(Data provided begins)

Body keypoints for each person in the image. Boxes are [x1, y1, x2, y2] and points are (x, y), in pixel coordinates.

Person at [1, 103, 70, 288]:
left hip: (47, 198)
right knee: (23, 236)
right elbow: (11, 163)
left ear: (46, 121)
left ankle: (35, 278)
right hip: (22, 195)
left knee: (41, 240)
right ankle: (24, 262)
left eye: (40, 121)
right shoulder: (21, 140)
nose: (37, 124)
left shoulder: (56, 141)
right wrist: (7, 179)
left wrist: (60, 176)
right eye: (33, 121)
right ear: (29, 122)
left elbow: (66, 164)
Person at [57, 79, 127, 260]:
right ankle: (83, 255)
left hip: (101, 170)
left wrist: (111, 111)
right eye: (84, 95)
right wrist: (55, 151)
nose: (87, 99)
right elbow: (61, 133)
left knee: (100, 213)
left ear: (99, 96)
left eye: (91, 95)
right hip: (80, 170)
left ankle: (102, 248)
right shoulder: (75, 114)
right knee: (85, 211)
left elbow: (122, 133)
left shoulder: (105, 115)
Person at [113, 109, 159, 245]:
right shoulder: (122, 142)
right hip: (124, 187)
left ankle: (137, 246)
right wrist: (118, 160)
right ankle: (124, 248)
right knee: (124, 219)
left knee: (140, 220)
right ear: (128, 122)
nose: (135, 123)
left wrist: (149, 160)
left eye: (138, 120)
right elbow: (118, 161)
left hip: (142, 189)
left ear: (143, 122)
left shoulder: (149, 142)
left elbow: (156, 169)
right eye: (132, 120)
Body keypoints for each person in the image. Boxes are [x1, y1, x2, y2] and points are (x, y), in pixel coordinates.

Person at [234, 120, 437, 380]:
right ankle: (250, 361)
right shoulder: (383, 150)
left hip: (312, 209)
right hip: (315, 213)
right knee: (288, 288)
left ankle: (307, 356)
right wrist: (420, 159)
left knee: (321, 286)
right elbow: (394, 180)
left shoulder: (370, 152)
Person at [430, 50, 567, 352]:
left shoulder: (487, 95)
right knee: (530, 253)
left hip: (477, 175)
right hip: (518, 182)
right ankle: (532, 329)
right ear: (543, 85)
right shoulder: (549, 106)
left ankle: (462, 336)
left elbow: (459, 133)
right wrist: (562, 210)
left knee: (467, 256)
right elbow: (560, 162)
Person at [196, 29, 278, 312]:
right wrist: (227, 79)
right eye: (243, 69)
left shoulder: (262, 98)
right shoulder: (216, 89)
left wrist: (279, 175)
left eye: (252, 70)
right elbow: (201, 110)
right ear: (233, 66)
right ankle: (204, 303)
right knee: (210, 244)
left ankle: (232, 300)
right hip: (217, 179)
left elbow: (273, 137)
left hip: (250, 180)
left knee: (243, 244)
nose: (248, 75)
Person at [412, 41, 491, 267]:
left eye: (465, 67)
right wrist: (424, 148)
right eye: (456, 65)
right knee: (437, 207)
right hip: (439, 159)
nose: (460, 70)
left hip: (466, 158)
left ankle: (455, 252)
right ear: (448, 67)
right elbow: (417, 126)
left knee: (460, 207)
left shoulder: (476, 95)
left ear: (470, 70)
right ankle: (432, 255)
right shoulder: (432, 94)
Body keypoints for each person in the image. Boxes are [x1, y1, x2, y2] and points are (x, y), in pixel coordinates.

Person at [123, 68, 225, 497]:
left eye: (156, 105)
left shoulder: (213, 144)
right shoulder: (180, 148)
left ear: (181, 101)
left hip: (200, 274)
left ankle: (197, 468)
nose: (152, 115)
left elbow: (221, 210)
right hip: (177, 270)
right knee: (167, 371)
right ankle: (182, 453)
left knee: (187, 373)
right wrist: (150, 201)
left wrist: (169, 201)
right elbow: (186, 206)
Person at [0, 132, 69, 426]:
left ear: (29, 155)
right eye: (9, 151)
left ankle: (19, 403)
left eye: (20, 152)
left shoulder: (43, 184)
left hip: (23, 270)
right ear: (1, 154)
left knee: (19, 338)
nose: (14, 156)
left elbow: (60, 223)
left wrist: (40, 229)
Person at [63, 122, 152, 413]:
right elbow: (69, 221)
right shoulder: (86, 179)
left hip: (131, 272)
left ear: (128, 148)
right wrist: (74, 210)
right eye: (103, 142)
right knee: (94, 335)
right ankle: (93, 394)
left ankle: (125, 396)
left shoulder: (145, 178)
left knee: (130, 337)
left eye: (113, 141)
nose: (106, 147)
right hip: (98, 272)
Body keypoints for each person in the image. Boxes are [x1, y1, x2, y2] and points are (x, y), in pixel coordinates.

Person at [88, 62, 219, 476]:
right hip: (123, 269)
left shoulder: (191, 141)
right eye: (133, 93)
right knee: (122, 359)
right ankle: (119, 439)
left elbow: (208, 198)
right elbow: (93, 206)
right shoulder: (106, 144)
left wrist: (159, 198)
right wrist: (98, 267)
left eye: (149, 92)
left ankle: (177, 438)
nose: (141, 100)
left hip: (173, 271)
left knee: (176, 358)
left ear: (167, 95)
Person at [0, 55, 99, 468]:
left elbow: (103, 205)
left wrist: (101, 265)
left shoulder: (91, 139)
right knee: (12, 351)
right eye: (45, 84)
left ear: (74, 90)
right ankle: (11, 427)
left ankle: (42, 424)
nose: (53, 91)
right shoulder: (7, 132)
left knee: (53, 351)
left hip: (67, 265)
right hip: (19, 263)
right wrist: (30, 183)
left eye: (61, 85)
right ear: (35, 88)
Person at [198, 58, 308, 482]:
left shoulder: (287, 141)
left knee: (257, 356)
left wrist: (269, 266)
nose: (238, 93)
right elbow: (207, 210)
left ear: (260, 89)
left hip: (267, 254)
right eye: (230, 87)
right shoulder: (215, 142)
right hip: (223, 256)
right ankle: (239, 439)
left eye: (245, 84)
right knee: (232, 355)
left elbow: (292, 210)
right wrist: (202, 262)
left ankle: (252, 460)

(Data provided ends)

▶ [Exercise description]: Write the records above out again precisely.

▶ [Task result]:
Body keypoints for each person in the image. Boxes are [x1, y1, x2, y2] and points are (x, y), in pixel coordinates.

Person at [1, 103, 70, 288]:
left hip: (47, 198)
right knee: (23, 236)
right elbow: (11, 163)
left ear: (46, 121)
left ankle: (35, 278)
right hip: (22, 195)
left knee: (41, 240)
right ankle: (24, 262)
left eye: (40, 121)
right shoulder: (21, 140)
nose: (37, 124)
left shoulder: (56, 141)
right wrist: (7, 179)
left wrist: (60, 176)
right eye: (33, 121)
right ear: (29, 122)
left elbow: (66, 164)
Person at [57, 79, 127, 260]:
right ankle: (83, 255)
left hip: (101, 170)
left wrist: (111, 111)
right eye: (84, 95)
right wrist: (55, 151)
nose: (87, 99)
right elbow: (61, 133)
left knee: (100, 213)
left ear: (99, 96)
left eye: (91, 95)
right hip: (80, 170)
left ankle: (102, 248)
right shoulder: (75, 114)
right knee: (85, 211)
left elbow: (122, 133)
left shoulder: (105, 115)
Person at [113, 109, 159, 245]:
right shoulder: (122, 142)
right hip: (124, 187)
left ankle: (137, 246)
right wrist: (118, 160)
right ankle: (124, 248)
right knee: (124, 219)
left knee: (140, 220)
right ear: (128, 122)
nose: (135, 123)
left wrist: (149, 160)
left eye: (138, 120)
right elbow: (118, 161)
left hip: (142, 189)
left ear: (143, 122)
left shoulder: (149, 142)
left elbow: (156, 169)
right eye: (132, 120)
Body keypoints for each person in the image. Boxes are [x1, y1, x2, y2] and points are (x, y), in pixel coordinates.

Person at [234, 120, 437, 380]:
right ankle: (250, 361)
right shoulder: (383, 150)
left hip: (312, 209)
right hip: (315, 213)
right knee: (288, 288)
left ankle: (307, 356)
right wrist: (420, 159)
left knee: (321, 286)
right elbow: (394, 180)
left shoulder: (370, 152)
Person at [430, 50, 567, 352]:
left shoulder: (487, 95)
right knee: (530, 253)
left hip: (477, 175)
right hip: (518, 182)
right ankle: (532, 329)
right ear: (543, 85)
right shoulder: (549, 106)
left ankle: (462, 336)
left elbow: (459, 133)
right wrist: (562, 210)
left knee: (467, 256)
right elbow: (560, 162)
Person at [196, 29, 278, 312]:
right wrist: (227, 79)
right eye: (243, 69)
left shoulder: (262, 98)
right shoulder: (216, 89)
left wrist: (279, 175)
left eye: (252, 70)
right elbow: (201, 110)
right ear: (233, 66)
right ankle: (204, 303)
right knee: (210, 244)
left ankle: (232, 300)
right hip: (217, 179)
left elbow: (273, 137)
left hip: (250, 180)
left knee: (243, 244)
nose: (248, 75)
Person at [412, 41, 491, 267]:
left eye: (465, 67)
right wrist: (424, 148)
right eye: (456, 65)
right knee: (437, 207)
right hip: (439, 159)
nose: (460, 70)
left hip: (466, 158)
left ankle: (455, 252)
right ear: (448, 67)
right elbow: (417, 126)
left knee: (460, 207)
left shoulder: (476, 95)
left ear: (470, 70)
right ankle: (432, 255)
right shoulder: (432, 94)
Body keypoints for each person in the image. Boxes are [x1, y1, x2, y2] and points are (x, y), in pixel coordinates.

Person at [123, 68, 225, 497]:
left eye: (156, 105)
left shoulder: (213, 144)
right shoulder: (180, 148)
left ear: (181, 101)
left hip: (200, 274)
left ankle: (197, 468)
nose: (152, 115)
left elbow: (221, 210)
right hip: (177, 270)
right knee: (167, 371)
right ankle: (182, 453)
left knee: (187, 373)
right wrist: (150, 201)
left wrist: (169, 201)
right elbow: (186, 206)
Person at [0, 132, 69, 426]:
left ear: (29, 155)
right eye: (9, 151)
left ankle: (19, 403)
left eye: (20, 152)
left shoulder: (43, 184)
left hip: (23, 270)
right ear: (1, 154)
left knee: (19, 338)
nose: (14, 156)
left elbow: (60, 223)
left wrist: (40, 229)
Person at [63, 122, 152, 413]:
right elbow: (69, 221)
right shoulder: (86, 179)
left hip: (131, 272)
left ear: (128, 148)
right wrist: (74, 210)
right eye: (103, 142)
right knee: (94, 335)
right ankle: (93, 394)
left ankle: (125, 396)
left shoulder: (145, 178)
left knee: (130, 337)
left eye: (113, 141)
nose: (106, 147)
right hip: (98, 272)
Body keypoints for each person in the image. Boxes are [x1, y1, x2, y2] and points are (x, y), in pixel coordinates.

Person at [88, 62, 219, 476]:
right hip: (123, 269)
left shoulder: (191, 141)
right eye: (133, 93)
right knee: (122, 359)
right ankle: (119, 439)
left elbow: (208, 198)
right elbow: (93, 206)
right shoulder: (106, 144)
left wrist: (159, 198)
right wrist: (98, 267)
left eye: (149, 92)
left ankle: (177, 438)
nose: (141, 100)
left hip: (173, 271)
left knee: (176, 358)
left ear: (167, 95)
Person at [0, 55, 99, 468]:
left elbow: (103, 205)
left wrist: (101, 265)
left shoulder: (91, 139)
right knee: (12, 351)
right eye: (45, 84)
left ear: (74, 90)
right ankle: (11, 427)
left ankle: (42, 424)
nose: (53, 91)
right shoulder: (7, 132)
left knee: (53, 351)
left hip: (67, 265)
right hip: (19, 263)
right wrist: (30, 183)
left eye: (61, 85)
right ear: (35, 88)
Person at [198, 58, 308, 482]:
left shoulder: (287, 141)
left knee: (257, 356)
left wrist: (269, 266)
nose: (238, 93)
right elbow: (207, 210)
left ear: (260, 89)
left hip: (267, 254)
right eye: (230, 87)
right shoulder: (215, 142)
right hip: (223, 256)
right ankle: (239, 439)
left eye: (245, 84)
right knee: (232, 355)
left elbow: (292, 210)
right wrist: (202, 262)
left ankle: (252, 460)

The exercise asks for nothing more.